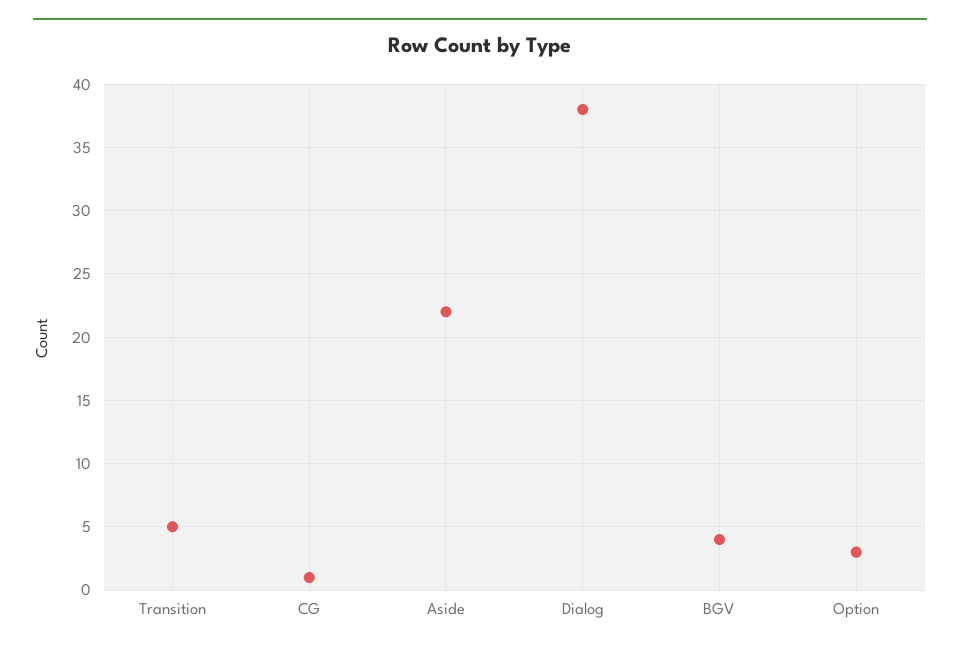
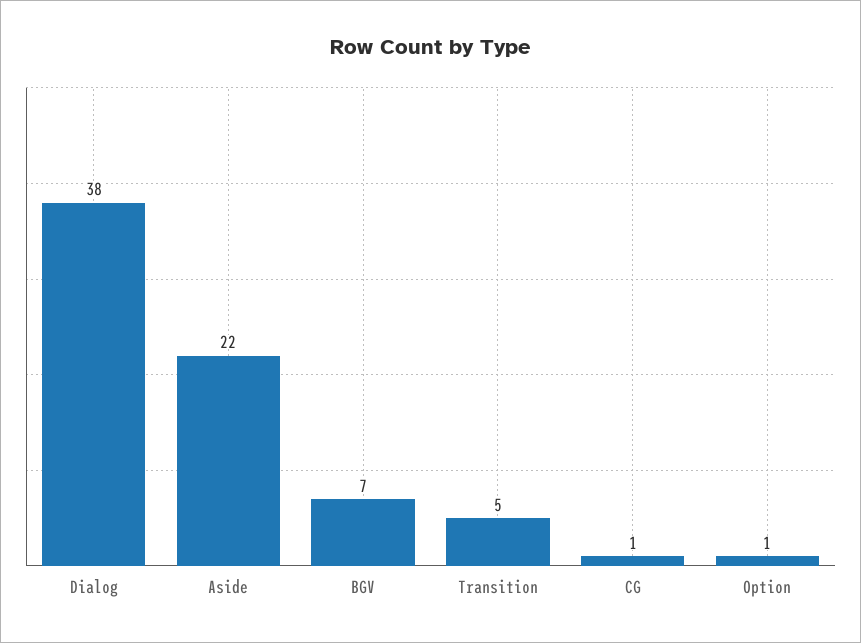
BGV: 4 -> 7
Option: 3 -> 1

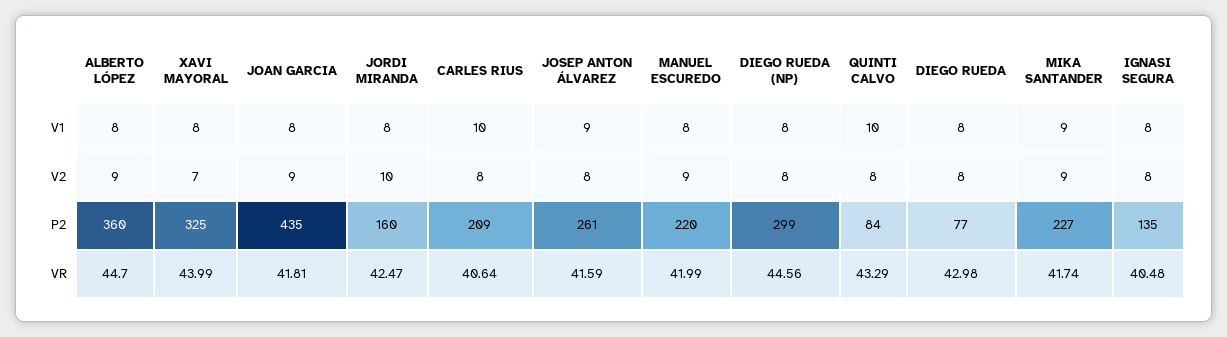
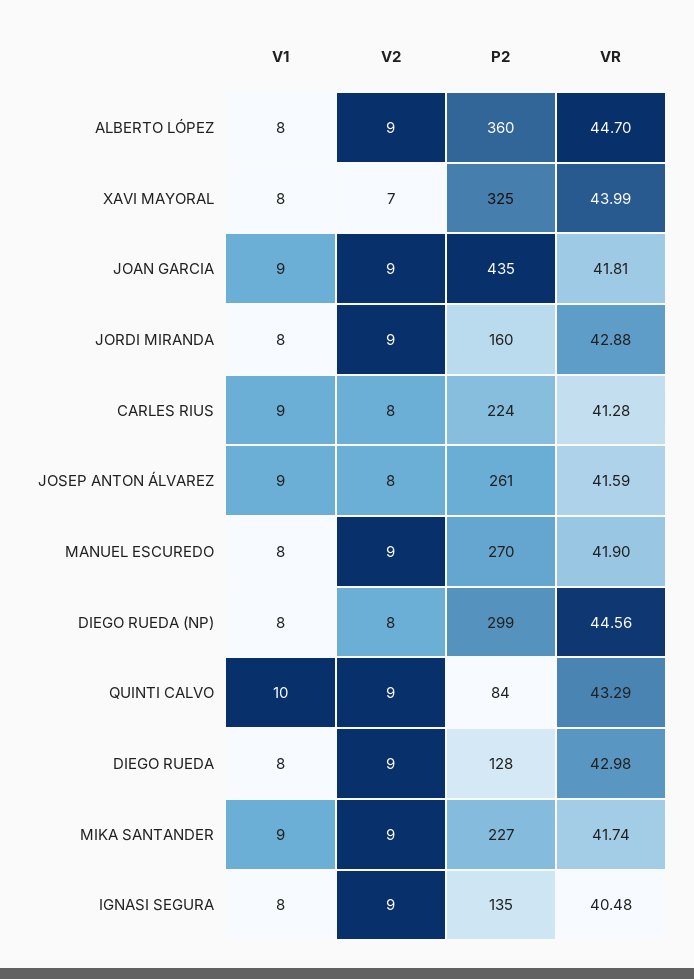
JOAN GARCIA, V1: 8 -> 9
CARLES RIUS, V1: 10 -> 9
JORDI MIRANDA, V2: 10 -> 9
QUINTI CALVO, V2: 8 -> 9
DIEGO RUEDA, V2: 8 -> 9
IGNASI SEGURA, V2: 8 -> 9
CARLES RIUS, P2: 209 -> 224
MANUEL ESCUREDO, P2: 220 -> 270
DIEGO RUEDA, P2: 77 -> 128
JORDI MIRANDA, VR: 42.47 -> 42.88
CARLES RIUS, VR: 40.64 -> 41.28
MANUEL ESCUREDO, VR: 41.99 -> 41.9

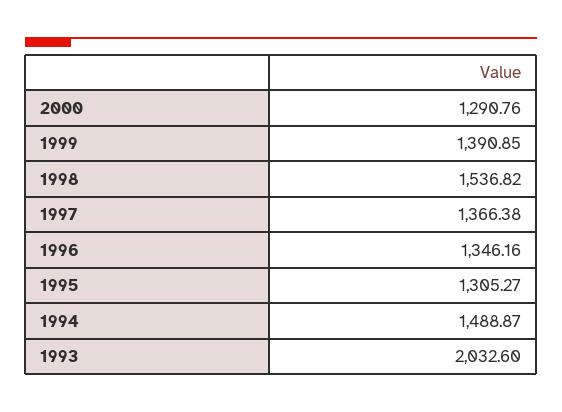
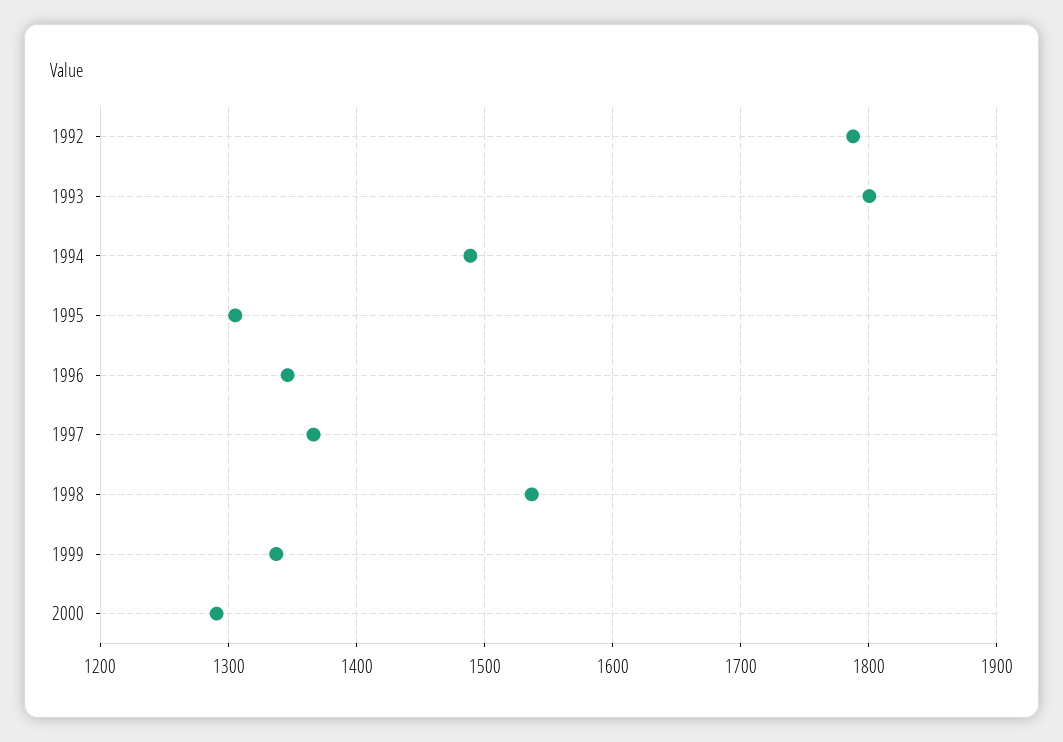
1999: 1390.85 -> 1340
1993: 2032.6 -> 1800
1992: none -> 1790

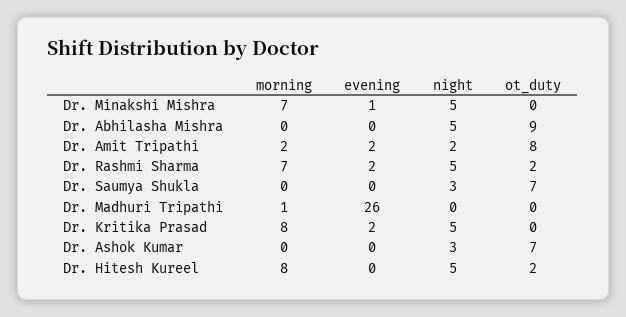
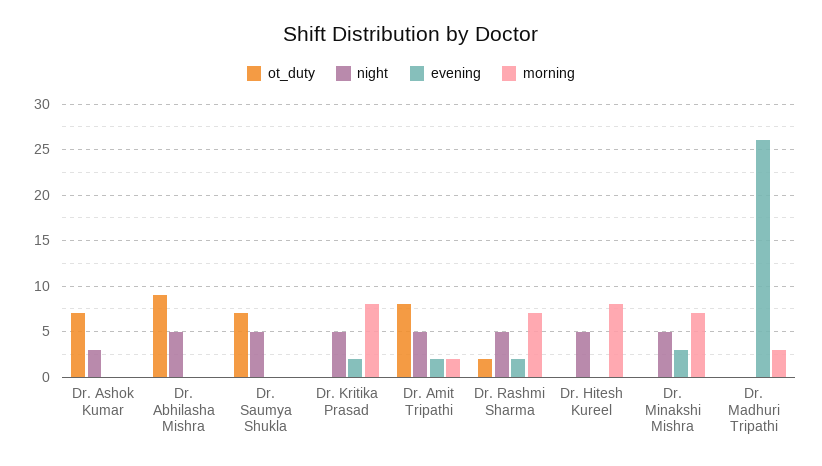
evening, Dr. Minakshi Mishra: 1 -> 3
night, Dr. Amit Tripathi: 2 -> 5
night, Dr. Saumya Shukla: 3 -> 5
morning, Dr. Madhuri Tripathi: 1 -> 3
ot_duty, Dr. Hitesh Kureel: 2 -> 0

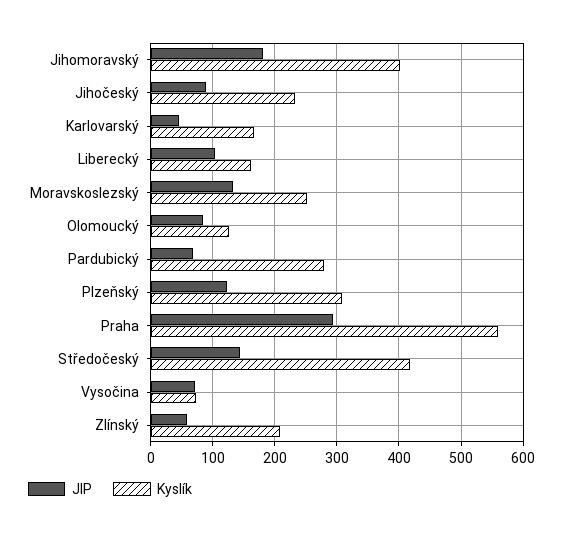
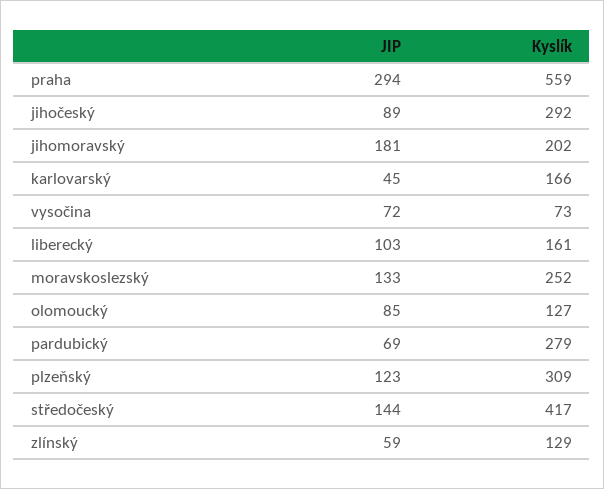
Kyslík, Jihomoravský: 400 -> 202
Kyslík, Jihočeský: 230 -> 292
Kyslík, Zlínský: 210 -> 129

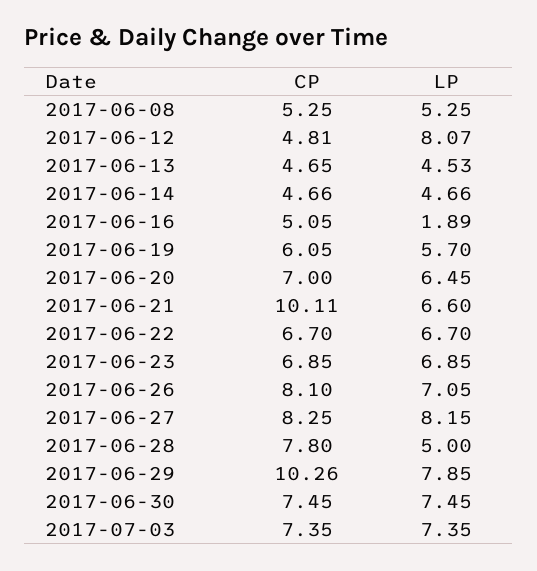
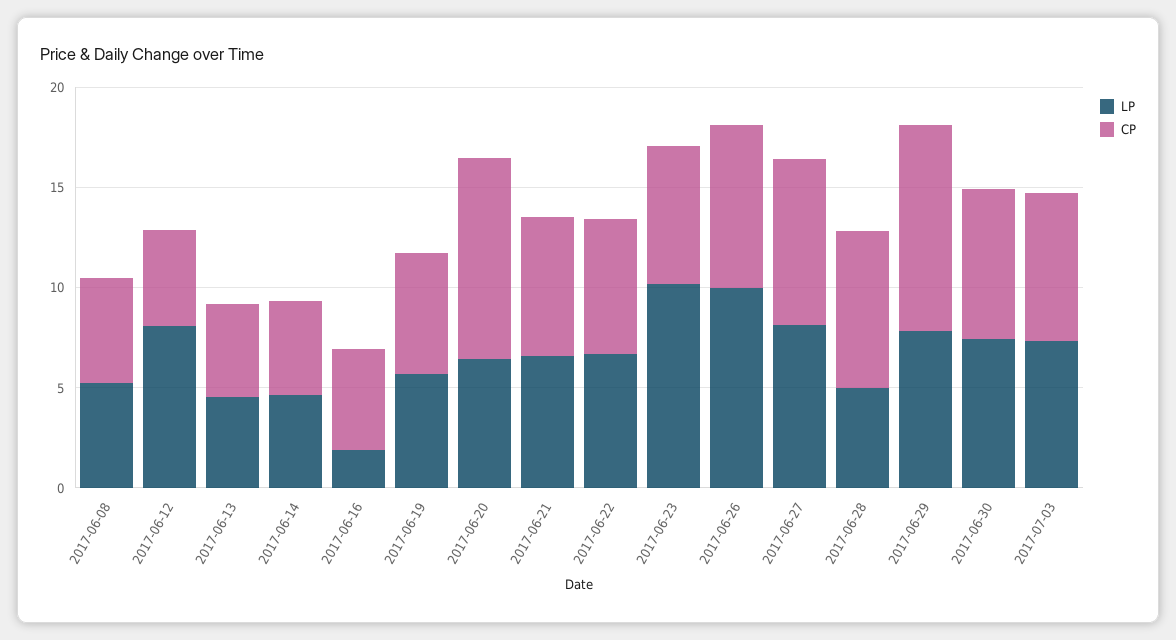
CP, 2017-06-20: 7 -> 10
CP, 2017-06-21: 10.11 -> 7
LP, 2017-06-23: 6.85 -> 10
LP, 2017-06-26: 7.05 -> 10

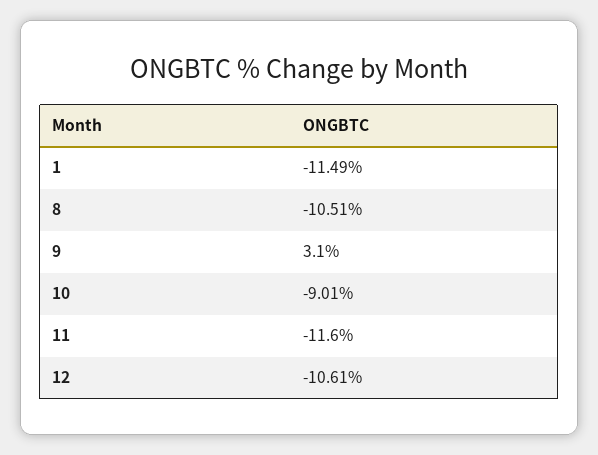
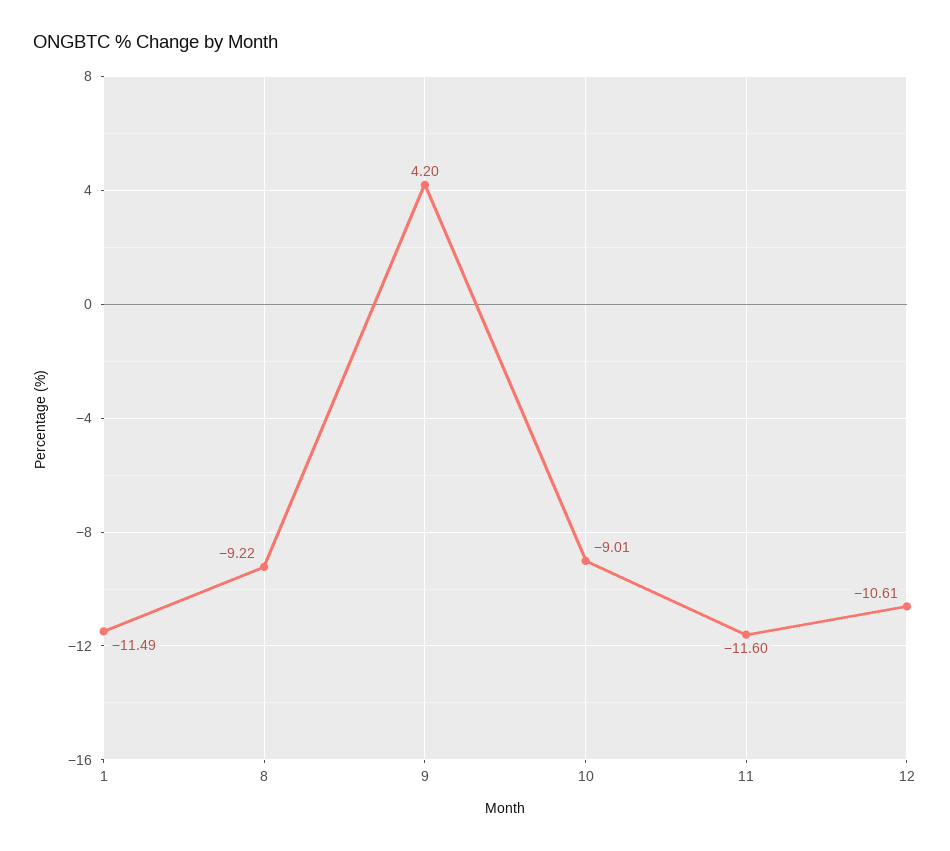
8: -10.51 -> -9.22
9: 3.1 -> 4.2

=======

Your instructions → Copy all lines from the material that contain "MIRANDA".

Answer section →
JORDI MIRANDA, V2: 10 -> 9
JORDI MIRANDA, VR: 42.47 -> 42.88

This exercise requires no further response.